Docker Environment

The entire simulation environment runs inside a Docker container managed by VS Code Dev Containers. This ensures everyone on the team has an identical setup regardless of their host OS.

Base image

FROM ros:humble-ros-base

This gives us Ubuntu Jammy 22.04 with ROS 2 Humble pre-installed.

What’s installed

Simulation stack

Package	Purpose
Gazebo Ignition Fortress	Physics simulation engine
ros-humble-ros-gz-sim	ROS 2 / Gazebo integration
ros-humble-ros-ign-bridge	Message bridging between ROS and Gazebo
ros-humble-ros2-controllers	Joint state broadcaster + trajectory controller
ros-humble-gz-ros2-control	Hardware interface for Gazebo
ros-humble-rviz2	Robot visualization
ros-humble-xacro	URDF macro processing
ros-humble-joint-state-publisher-gui	Joint state publishing GUI

Display stack (headless GUI)

Package	Purpose
xserver-xorg-core + xserver-xorg-video-dummy	Virtual X server with no real GPU
openbox	Lightweight window manager
x11vnc	VNC server for remote X11 access
novnc + websockify	Browser-based VNC client
mesa-utils, libgl1-mesa-*	Software OpenGL rendering

Python packages

Package	Purpose
onshape-to-robot	CAD-to-URDF conversion (used by genbot)
open3d	STL mesh decimation
ruff	Python linter
moteus	Motor controller interface (for hardware integration)
opencv-python	Computer vision

Build tools

Package	Purpose
python3-colcon-common-extensions	ROS 2 workspace build system
python3-rosdep	ROS dependency installer
git	Version control

Container user

The container runs as a non-root user trickfire with passwordless sudo.
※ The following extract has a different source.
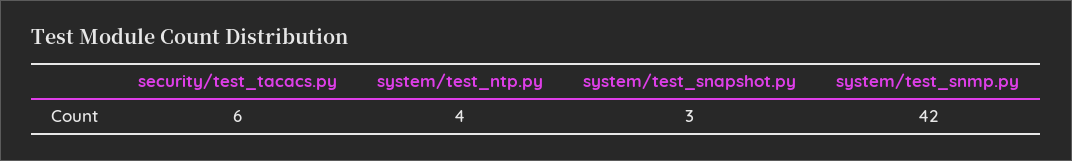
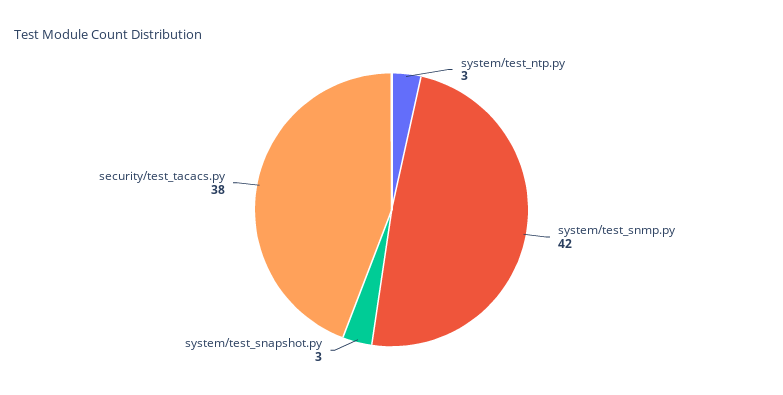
security/test_tacacs.py: 6 -> 38
system/test_ntp.py: 4 -> 3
This matches standard development practices and avoids permission issues.

RUN useradd trickfire --shell /bin/bash --create-home
RUN echo "trickfire ALL=(ALL) NOPASSWD: ALL" > /etc/sudoers.d/user

Dev Container configuration

The devcontainer.json configures how VS Code opens the container:

Workspace mount: The repo is bind-mounted into the container at /home/trickfire/gazebo-simulations.

Port forwarding: Ports 6080 (noVNC) and 5900 (VNC) are forwarded to the host.

Privileged mode: The container runs with --privileged and device access for hardware interaction (USB, CAN bus).

Post-create command: scripts/clean_build.sh runs automatically to clear stale build artifacts.

VS Code extensions: Pre-installs Python, C++, ROS, URDF, Docker, and formatting extensions.

Headless display system

Since Docker containers have no monitor, we use a virtual X11 server so Gazebo and RViz can render.

Architecture

Xorg (dummy driver)  →  x11vnc  →  websockify  →  Browser
      ↑                                              ↑
  Openbox WM                                    noVNC client
      ↑                                         (port 6080)
  Gazebo / RViz

xorg.conf explained

The custom X11 config at /etc/X11/xorg.conf defines a fake display:

Section	Purpose
Module	Loads GLX extension for OpenGL support inside X11
Device	Creates a virtual GPU using the dummy driver with 256 MB of virtual VRAM
Monitor	Defines a fake monitor with plausible refresh rates
Screen	Sets the resolution and 24-bit color depth
ServerLayout	Ties everything together into one virtual display

Environment variables

Variable	Value	Set in
DISPLAY	:1	Dockerfile / launch.env
VNC_PORT	5900	Dockerfile
NOVNC_PORT	6080	Dockerfile

Why this approach?

Alternatives like Xvfb don’t support GLX properly, which means Gazebo’s 3D rendering fails. Using Xorg with a dummy driver + Mesa software rendering gives us full OpenGL support without needing a real GPU. The VNC + noVNC layer makes it accessible from any browser.

Extending the container

To add system packages, edit .devcontainer/Dockerfile and rebuild the container. For Python packages, add them to the pip3 install section.

After changing the Dockerfile, use Dev Containers: Rebuild Container in VS Code’s Command Palette.